We will start our web scraping tutorial with a very simple example. At first, we’ll locate the logo of the Live Code Stream website inside HTML. And as we know, it is just a text and not an image, so we’ll simply extract this text.

The code

To get started we need to create a new spider for this project. We can do that by either creating a new file or using the CLI.

Since we know already the code we need we will create a new Python file on this path /web_scraper/spiders/live_code_stream.py

Here are the contents of this file.

Code explanation:

  • First of all, we imported the Scrapy library because we need its functionality to create a Python web spider. This spider will then be used to crawl the specified website and extract useful information from it.
  • We created a class and named it LiveCodeStreamSpider. Basically, it inherits from scrapy.Spider and that’s why we passed it as a parameter.
  • Now, an important step is to define a unique name for your spider using a variable called name. Remember that you are not allowed to use the name of an existing spider. Similarly, you can not use this name to create new spiders. It must be unique throughout this project.
  • After that, we passed the website URL using the start_urls list.
  • Finally, create a method called parse() that will locate the logo inside HTML code and extract its text.

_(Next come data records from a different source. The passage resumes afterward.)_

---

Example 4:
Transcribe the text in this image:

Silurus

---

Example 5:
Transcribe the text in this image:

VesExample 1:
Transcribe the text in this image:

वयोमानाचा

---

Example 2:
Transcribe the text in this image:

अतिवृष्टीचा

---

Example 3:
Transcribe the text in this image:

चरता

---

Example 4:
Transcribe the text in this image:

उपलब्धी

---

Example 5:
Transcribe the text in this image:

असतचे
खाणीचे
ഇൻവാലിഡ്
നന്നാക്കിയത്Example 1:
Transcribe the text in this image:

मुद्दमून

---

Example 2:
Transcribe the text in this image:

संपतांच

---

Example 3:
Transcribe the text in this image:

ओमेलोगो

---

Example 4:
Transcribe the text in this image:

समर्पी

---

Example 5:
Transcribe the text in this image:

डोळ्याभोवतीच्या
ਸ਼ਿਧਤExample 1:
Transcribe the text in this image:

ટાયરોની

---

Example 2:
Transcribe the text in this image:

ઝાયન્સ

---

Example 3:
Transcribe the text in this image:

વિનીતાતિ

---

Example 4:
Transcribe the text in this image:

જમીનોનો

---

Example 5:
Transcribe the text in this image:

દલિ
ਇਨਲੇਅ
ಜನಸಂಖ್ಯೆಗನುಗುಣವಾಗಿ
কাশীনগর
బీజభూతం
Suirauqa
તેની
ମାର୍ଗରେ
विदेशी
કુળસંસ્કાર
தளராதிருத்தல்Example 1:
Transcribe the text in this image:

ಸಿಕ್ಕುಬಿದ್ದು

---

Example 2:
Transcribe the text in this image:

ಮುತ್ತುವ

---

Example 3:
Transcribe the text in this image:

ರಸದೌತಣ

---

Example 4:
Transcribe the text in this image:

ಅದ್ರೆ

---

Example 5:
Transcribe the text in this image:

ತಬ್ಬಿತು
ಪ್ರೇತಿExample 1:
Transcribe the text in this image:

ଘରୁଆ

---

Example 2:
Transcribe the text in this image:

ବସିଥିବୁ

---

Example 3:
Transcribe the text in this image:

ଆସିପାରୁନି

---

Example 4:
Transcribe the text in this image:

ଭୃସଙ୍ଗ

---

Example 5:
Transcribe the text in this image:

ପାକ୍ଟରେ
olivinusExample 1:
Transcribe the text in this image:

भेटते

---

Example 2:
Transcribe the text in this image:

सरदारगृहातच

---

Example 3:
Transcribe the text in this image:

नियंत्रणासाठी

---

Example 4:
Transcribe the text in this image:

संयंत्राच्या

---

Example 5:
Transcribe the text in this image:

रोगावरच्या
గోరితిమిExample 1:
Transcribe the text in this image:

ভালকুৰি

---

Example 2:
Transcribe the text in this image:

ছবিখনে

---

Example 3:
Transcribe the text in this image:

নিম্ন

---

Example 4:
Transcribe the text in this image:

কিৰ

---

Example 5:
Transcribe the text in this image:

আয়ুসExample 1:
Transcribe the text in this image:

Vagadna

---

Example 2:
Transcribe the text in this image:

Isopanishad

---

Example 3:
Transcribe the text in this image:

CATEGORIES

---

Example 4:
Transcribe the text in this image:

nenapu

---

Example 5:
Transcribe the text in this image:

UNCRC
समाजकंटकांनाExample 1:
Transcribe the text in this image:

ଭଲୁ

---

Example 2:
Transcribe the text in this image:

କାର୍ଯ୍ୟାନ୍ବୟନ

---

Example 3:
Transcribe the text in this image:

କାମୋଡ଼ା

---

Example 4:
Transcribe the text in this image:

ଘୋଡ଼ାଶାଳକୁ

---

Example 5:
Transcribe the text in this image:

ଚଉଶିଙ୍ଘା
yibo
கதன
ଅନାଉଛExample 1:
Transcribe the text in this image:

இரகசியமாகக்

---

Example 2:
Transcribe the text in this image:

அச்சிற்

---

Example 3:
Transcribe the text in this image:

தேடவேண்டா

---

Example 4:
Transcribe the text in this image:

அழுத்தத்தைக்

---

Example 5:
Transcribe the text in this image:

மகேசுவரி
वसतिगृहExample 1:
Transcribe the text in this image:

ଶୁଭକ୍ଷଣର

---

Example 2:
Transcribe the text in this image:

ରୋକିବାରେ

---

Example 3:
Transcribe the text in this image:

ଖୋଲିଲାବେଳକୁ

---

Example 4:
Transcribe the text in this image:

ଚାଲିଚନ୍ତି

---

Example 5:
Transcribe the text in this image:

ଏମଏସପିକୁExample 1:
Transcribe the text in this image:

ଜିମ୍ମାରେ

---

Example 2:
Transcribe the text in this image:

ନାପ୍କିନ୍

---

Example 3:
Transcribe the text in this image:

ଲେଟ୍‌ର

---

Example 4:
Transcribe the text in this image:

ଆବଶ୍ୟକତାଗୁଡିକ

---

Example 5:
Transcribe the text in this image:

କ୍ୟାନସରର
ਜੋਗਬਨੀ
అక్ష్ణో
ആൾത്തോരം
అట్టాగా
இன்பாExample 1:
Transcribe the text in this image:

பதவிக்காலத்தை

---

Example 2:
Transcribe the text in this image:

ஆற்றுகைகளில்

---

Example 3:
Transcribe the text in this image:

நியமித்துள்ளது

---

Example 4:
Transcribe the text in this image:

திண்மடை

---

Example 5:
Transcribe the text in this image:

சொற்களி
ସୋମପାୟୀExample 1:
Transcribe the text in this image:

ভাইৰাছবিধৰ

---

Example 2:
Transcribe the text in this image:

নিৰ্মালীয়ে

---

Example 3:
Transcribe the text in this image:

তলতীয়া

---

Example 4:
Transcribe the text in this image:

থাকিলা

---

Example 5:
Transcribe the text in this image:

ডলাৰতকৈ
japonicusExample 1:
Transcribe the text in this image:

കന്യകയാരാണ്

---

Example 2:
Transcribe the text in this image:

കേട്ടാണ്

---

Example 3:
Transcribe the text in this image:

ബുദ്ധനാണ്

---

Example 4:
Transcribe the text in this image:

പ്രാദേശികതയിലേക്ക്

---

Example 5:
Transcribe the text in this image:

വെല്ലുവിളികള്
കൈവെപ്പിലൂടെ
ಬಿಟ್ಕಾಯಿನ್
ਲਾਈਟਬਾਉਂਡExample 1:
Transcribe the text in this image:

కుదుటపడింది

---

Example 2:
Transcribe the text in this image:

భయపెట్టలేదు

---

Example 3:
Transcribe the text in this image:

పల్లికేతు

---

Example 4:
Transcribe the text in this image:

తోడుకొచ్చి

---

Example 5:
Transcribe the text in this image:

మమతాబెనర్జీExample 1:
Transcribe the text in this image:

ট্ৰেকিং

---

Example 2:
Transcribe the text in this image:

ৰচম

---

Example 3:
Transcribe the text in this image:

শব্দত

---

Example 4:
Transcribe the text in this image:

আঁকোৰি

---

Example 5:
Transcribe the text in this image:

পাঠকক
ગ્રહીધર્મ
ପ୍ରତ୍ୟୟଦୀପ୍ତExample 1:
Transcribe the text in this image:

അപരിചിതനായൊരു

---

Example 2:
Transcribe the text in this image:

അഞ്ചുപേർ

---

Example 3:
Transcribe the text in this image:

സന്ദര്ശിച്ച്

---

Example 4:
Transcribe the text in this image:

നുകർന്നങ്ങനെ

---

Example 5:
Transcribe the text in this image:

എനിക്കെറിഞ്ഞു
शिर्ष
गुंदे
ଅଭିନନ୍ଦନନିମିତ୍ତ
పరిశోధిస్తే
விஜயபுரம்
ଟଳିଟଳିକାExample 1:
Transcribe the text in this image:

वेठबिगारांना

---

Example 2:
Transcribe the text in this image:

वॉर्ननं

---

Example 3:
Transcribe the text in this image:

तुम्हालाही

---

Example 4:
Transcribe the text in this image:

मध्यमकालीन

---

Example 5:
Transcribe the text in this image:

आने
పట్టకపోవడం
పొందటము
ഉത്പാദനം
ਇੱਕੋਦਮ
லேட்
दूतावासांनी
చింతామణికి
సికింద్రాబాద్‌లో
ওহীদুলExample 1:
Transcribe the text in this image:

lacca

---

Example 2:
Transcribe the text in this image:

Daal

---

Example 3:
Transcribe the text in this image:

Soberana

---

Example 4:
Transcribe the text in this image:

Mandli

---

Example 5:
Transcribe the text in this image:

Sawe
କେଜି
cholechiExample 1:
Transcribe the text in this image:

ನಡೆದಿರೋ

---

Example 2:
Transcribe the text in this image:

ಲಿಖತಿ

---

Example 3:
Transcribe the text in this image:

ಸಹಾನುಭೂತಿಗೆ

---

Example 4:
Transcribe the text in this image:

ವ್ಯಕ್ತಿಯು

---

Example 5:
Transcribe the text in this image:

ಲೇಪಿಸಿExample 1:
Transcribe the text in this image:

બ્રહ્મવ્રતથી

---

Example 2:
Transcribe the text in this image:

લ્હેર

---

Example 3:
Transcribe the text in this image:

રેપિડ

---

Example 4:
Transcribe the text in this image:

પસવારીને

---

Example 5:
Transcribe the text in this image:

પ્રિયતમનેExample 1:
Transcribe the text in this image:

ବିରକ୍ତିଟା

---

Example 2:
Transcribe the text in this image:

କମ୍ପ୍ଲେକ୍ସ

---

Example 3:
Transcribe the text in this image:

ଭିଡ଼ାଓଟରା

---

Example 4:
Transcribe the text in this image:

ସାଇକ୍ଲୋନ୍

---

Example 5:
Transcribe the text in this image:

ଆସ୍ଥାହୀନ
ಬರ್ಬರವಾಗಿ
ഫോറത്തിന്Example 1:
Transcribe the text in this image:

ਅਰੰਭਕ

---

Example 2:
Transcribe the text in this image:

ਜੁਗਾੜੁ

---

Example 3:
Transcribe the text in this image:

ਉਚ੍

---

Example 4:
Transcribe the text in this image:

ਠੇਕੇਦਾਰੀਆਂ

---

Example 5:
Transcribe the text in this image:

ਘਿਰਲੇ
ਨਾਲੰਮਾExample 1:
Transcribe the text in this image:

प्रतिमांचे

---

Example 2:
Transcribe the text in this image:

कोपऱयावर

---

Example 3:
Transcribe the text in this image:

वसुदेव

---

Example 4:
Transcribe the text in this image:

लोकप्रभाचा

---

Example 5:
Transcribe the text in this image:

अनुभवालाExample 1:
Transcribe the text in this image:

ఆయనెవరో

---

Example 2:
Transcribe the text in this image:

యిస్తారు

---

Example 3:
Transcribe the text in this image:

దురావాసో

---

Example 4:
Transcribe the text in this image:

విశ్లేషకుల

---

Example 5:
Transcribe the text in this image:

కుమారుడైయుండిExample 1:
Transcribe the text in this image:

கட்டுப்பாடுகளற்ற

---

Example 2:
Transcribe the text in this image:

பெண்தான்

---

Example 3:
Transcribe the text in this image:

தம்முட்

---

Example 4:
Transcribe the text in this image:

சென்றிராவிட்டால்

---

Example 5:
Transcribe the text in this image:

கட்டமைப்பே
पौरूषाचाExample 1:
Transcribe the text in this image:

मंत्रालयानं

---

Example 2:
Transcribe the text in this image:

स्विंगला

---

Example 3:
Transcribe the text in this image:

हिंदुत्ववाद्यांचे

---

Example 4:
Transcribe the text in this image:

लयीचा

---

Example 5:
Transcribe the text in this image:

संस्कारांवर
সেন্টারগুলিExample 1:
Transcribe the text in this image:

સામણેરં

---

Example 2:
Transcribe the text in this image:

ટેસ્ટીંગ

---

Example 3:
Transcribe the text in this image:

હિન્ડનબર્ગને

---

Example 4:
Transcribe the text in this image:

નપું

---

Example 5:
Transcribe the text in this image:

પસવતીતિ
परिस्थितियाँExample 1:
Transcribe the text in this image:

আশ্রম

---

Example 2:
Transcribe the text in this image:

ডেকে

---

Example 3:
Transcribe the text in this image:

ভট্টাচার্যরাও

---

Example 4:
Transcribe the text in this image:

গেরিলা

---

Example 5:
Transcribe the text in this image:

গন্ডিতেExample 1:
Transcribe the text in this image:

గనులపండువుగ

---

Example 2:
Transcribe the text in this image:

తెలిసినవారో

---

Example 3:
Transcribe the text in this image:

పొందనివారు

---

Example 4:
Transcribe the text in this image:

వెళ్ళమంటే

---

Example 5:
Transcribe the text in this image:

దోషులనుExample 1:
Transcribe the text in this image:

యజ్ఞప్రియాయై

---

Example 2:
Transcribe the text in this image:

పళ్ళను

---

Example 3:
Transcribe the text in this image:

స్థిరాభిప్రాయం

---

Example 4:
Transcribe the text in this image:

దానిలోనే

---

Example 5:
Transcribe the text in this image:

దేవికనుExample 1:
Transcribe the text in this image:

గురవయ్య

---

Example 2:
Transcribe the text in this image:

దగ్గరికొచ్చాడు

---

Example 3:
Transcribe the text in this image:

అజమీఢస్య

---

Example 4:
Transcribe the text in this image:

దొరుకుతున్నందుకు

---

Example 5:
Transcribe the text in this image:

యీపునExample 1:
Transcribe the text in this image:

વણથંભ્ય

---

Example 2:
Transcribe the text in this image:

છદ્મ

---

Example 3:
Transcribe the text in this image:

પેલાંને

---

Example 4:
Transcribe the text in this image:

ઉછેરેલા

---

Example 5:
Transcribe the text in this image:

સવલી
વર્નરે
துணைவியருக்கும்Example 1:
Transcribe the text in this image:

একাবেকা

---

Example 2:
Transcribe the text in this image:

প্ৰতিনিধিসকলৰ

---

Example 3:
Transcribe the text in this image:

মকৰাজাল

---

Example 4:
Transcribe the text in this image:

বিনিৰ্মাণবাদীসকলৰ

In Scrapy, there are two methods to find HTML elements inside source code. These are mentioned below.
  • CSS
  • XPath

You can even use some external libraries like BeautifulSoup and lxml . But, for this example, we’ve used XPath.
A quick way to determine the XPath of any HTML element is to open it inside the Chrome DevTools. Now, simply right-click on the HTML code of that element, hover the mouse cursor over “Copy” inside the popup menu that just appeared. Finally, click the “Copy XPath” menu item.

Have a look at the below screenshot to understand it better.